*Aim of the exercise*.
Only the pictures should be dropped; every line of the data must come back exactly as written.

*Records*.
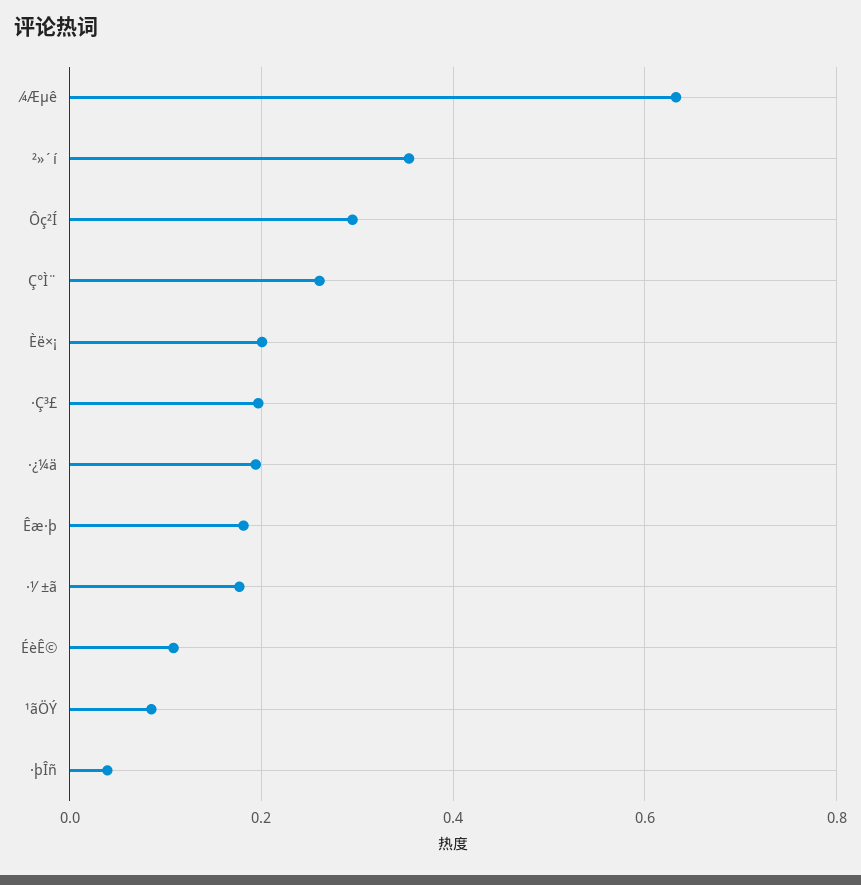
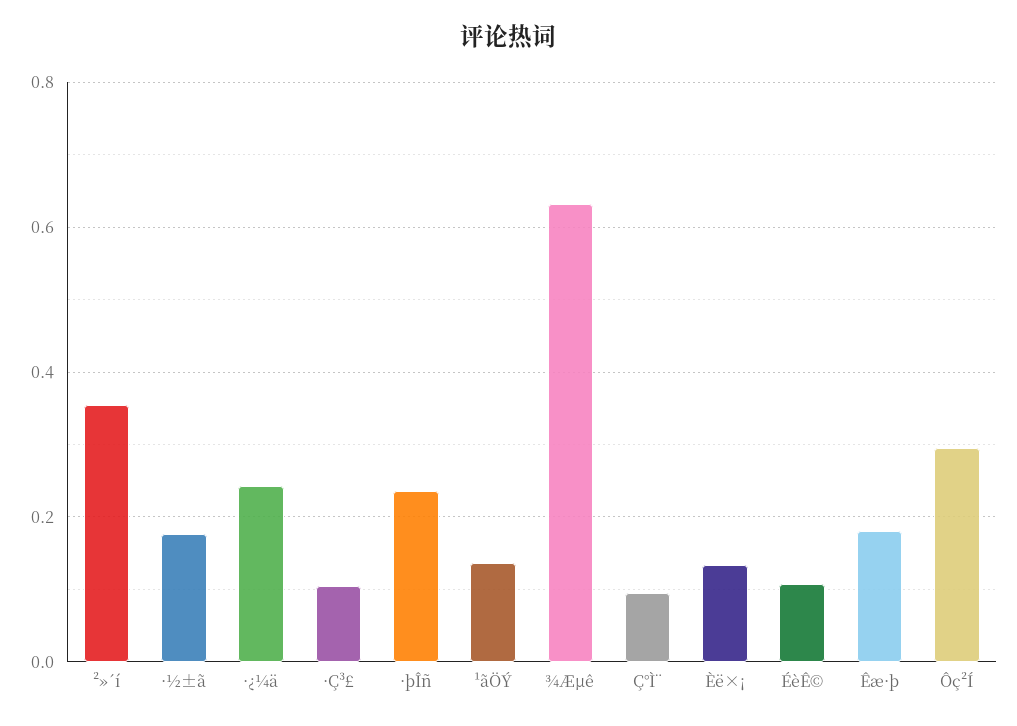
  {
    "¾Æµê": 0.64,
    "²»´í": 0.36,
    "Ôç²Í": 0.3,
-   "Ç°Ì¨": 0.26,
+   "Ç°Ì¨": 0.1,
-   "Èë×¡": 0.2,
+   "Èë×¡": 0.14,
-   "·Ç³£": 0.2,
+   "·Ç³£": 0.1,
-   "·¿¼ä": 0.2,
+   "·¿¼ä": 0.24,
    "Êæ·þ": 0.18,
    "·½±ã": 0.18,
    "ÉèÊ©": 0.1,
-   "¹ãÖÝ": 0.08,
+   "¹ãÖÝ": 0.14,
-   "·þÎñ": 0.04
+   "·þÎñ": 0.24
  }

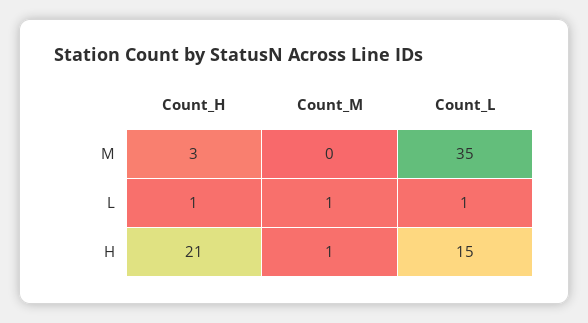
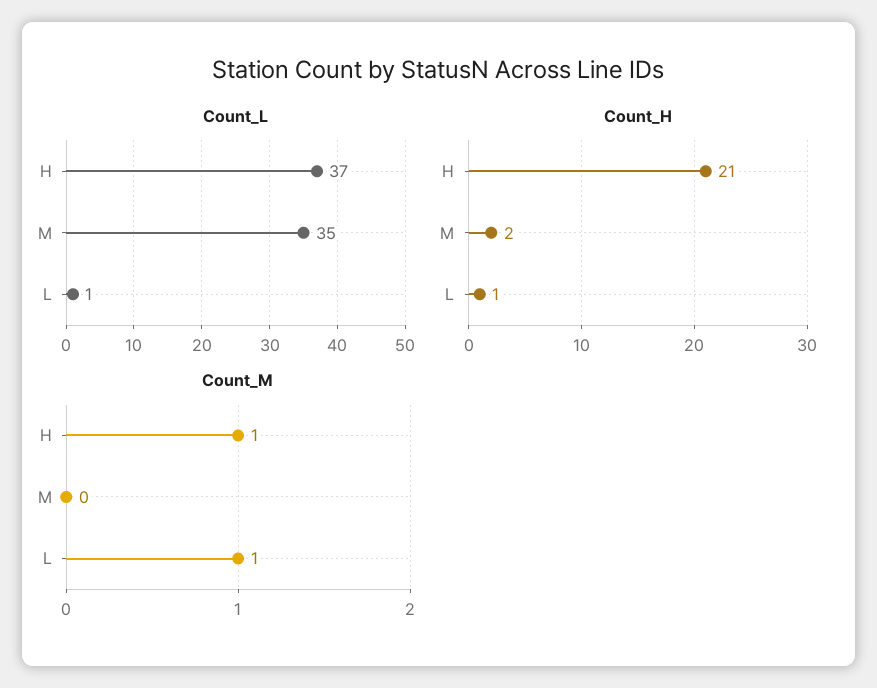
  {
    "Count_H": {
-     "M": 3,
+     "M": 2,
      "L": 1,
      "H": 21
    },
    "Count_M": {
      "M": 0,
      "L": 1,
      "H": 1
    },
    "Count_L": {
      "M": 35,
      "L": 1,
-     "H": 15
+     "H": 37
    }
  }

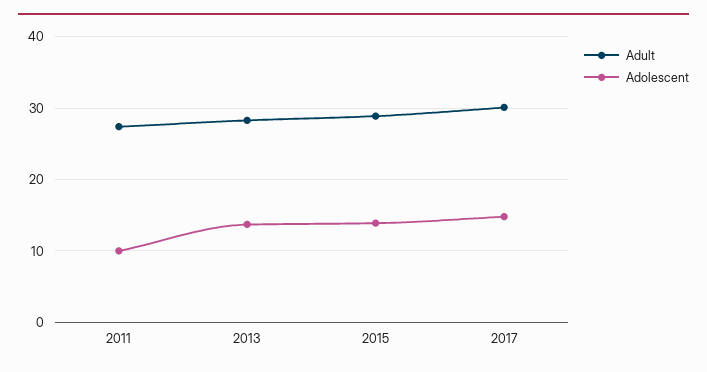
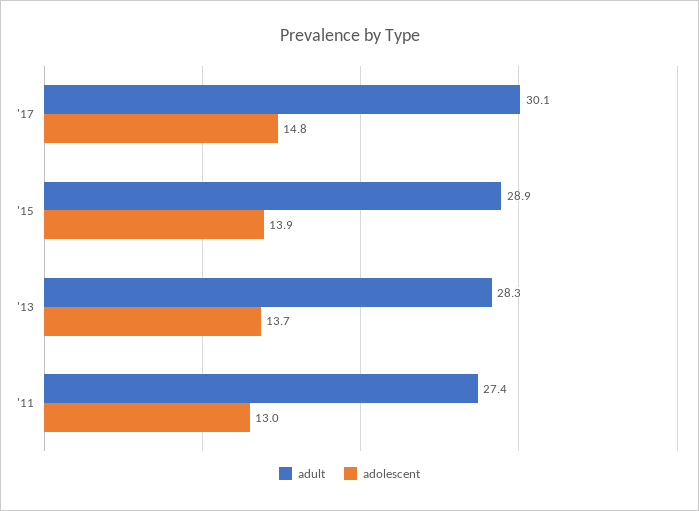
  {
    "Adult": {
      "2011": 27.4,
      "2013": 28.3,
      "2015": 28.9,
      "2017": 30.1
    },
    "Adolescent": {
-     "2011": 10,
+     "2011": 13,
      "2013": 13.7,
      "2015": 13.9,
      "2017": 14.8
    }
  }

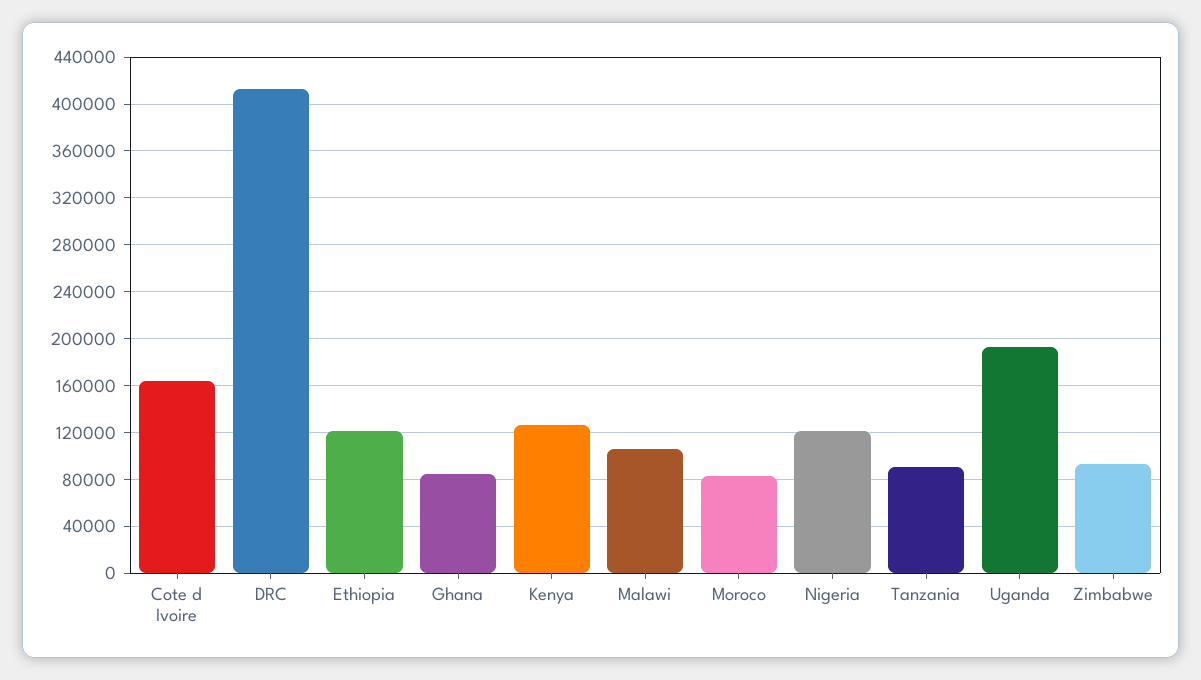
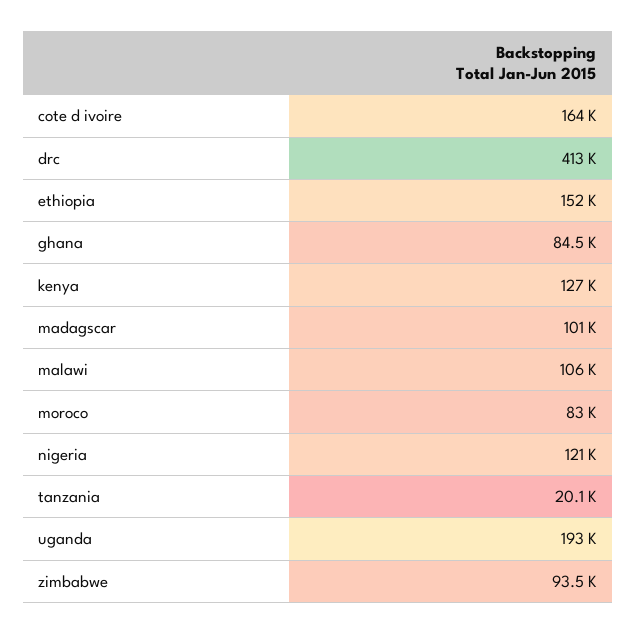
  {
    "Cote d Ivoire": 164000,
    "DRC": 413000,
-   "Ethiopia": 120000,
+   "Ethiopia": 152000,
    "Ghana": 84500,
    "Kenya": 127000,
    "Malawi": 106000,
    "Moroco": 83000,
    "Nigeria": 121000,
-   "Tanzania": 90000,
+   "Tanzania": 20100,
    "Uganda": 193000,
-   "Zimbabwe": 93500
+   "Zimbabwe": 93500,
+   "madagscar": 101000
  }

*Answer for the task*.
  {
    "¾Æµê": 0.64,
    "²»´í": 0.36,
    "Ôç²Í": 0.3,
-   "Ç°Ì¨": 0.26,
+   "Ç°Ì¨": 0.1,
-   "Èë×¡": 0.2,
+   "Èë×¡": 0.14,
-   "·Ç³£": 0.2,
+   "·Ç³£": 0.1,
-   "·¿¼ä": 0.2,
+   "·¿¼ä": 0.24,
    "Êæ·þ": 0.18,
    "·½±ã": 0.18,
    "ÉèÊ©": 0.1,
-   "¹ãÖÝ": 0.08,
+   "¹ãÖÝ": 0.14,
-   "·þÎñ": 0.04
+   "·þÎñ": 0.24
  }

  {
    "Count_H": {
-     "M": 3,
+     "M": 2,
      "L": 1,
      "H": 21
    },
    "Count_M": {
      "M": 0,
      "L": 1,
      "H": 1
    },
    "Count_L": {
      "M": 35,
      "L": 1,
-     "H": 15
+     "H": 37
    }
  }

  {
    "Adult": {
      "2011": 27.4,
      "2013": 28.3,
      "2015": 28.9,
      "2017": 30.1
    },
    "Adolescent": {
-     "2011": 10,
+     "2011": 13,
      "2013": 13.7,
      "2015": 13.9,
      "2017": 14.8
    }
  }

  {
    "Cote d Ivoire": 164000,
    "DRC": 413000,
-   "Ethiopia": 120000,
+   "Ethiopia": 152000,
    "Ghana": 84500,
    "Kenya": 127000,
    "Malawi": 106000,
    "Moroco": 83000,
    "Nigeria": 121000,
-   "Tanzania": 90000,
+   "Tanzania": 20100,
    "Uganda": 193000,
-   "Zimbabwe": 93500
+   "Zimbabwe": 93500,
+   "madagscar": 101000
  }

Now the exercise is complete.